# TEXT EXCERPT
_ _ _ _ _ _ _

Sexual assault not a ‘women’s’ issue

Sexual assault is fast becoming one of the biggest issues facing the NIU community. Rumors abound about rapes—in fraternity houses, in the dorms, out on the streets. There have been three rapes reported to the DeKalb Police this semester.

The NIU Sexual Assault Task Force has geared up for a massive education campaign. They are running ads in The Northern Star and offering forums, among other things. One of the Task Force’s goals is to reach the potential victims of sexual assault and teach them how to prevent becoming victims.

There is a second goal that never can be accomplished with the current all-female composition of the Task Force. This second goal is to reach the potential offenders—a majority of whom are male—and teach them it is not acceptable behavior to force or coerce sexual submission from women. That it is not “cool” to have as their claim to fame the fact that they once participated in a “friendly” gang rape.

ape is not a sexual issue, it’s a power issue. Men who rape, more often than not, are not seeking sexual gratification. They are seeking submission. They want to exert their physical strength and power over someone who cannot tell them no—and back it up with equal physical strength. It’s power they seek and, unfortunately, only power they can understand.

For this reason, it is ludicrous that the university administration has not seen fit to include men on the Sexual Assault Task Force. At least, if they’ve been included, they aren’t participating.

_ _ _ _ _ _ _

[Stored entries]
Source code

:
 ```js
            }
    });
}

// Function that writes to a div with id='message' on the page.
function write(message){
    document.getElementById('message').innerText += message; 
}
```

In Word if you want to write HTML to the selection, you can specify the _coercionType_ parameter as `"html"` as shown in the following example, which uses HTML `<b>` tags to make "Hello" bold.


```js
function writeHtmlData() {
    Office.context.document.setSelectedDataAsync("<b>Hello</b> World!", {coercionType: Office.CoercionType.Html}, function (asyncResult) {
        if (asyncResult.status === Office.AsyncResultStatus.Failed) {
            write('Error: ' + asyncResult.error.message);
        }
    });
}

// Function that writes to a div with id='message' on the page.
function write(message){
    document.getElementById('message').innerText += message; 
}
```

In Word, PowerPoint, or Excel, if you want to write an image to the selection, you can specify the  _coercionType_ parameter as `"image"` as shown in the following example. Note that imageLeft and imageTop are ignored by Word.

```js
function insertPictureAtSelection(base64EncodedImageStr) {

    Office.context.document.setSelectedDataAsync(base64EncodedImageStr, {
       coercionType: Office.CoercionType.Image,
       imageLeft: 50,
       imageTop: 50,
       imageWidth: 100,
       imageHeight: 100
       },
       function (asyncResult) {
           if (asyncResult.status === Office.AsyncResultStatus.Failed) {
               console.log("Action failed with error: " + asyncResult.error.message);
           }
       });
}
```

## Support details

_ _ _ _ _ _ _

# TASK TO COMPLETE
Edit the sexual assault editorial from "Sexual assault not" down to "prevent becoming victims.", replacing "DeKalb Police" with "campus police", and give back only that stretch. The items are separate material with no connection to the editorial.

# ANSWER BOX
Sexual assault not a ‘women’s’ issue

Sexual assault is fast becoming one of the biggest issues facing the NIU community. Rumors abound about rapes—in fraternity houses, in the dorms, out on the streets. There have been three rapes reported to the campus police this semester.

The NIU Sexual Assault Task Force has geared up for a massive education campaign. They are running ads in The Northern Star and offering forums, among other things. One of the Task Force’s goals is to reach the potential victims of sexual assault and teach them how to prevent becoming victims.